雨の滴と恋の雫とエトセトラ
 だらしなくチャラチャラした男というイメージを最初に感じたが、本当の瑛太は勉強家で真面目な面を持っていると今では見方がかわっている。

 自分と同じ高校を目指して、運悪く落ちてしまったが、瑛太の英語力は実際私よりも上そうだし、高校は違っても瑛太なら頑張って大学受験で挽回することだろう。

 瑛太が拓登を好き。

 自分の心に秘めているだけで、表に出せずにいるその気持ちを察すると辛いだろうとは思う。

 ましてや男同士だし。

 しかし、その相手が私の好きな人というのもなんか複雑。

 これもまた三角関係にはかわりないのだろうけど……

 だけど、あれっ?

 その時、私はふと違和感に包まれた。

 瑛太が私と同じ高校を目指していたけども、もしかしてそれは拓登と同じ高校に行きたかったからだろうか。

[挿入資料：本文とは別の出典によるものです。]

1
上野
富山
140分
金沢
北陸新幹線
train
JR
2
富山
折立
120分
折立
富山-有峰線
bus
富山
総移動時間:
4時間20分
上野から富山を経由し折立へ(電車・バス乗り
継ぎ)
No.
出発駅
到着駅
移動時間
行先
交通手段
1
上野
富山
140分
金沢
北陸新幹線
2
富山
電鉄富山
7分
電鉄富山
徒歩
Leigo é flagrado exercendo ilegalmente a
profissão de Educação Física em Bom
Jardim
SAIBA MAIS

 ということは、瑛太は拓登がどこの高校を目指していたか知っていたことになる。

 やっぱり瑛太は以前から拓登を知っていたと考える方が自然だ。

 でも、そんな情報をどうやって瑛太は手に入れたのだろう。

 拓登は小学・中学と少なくとも約9年間はアメリカで過ごしている。

 いつ瑛太は拓登と出会う機会があったのだろうか。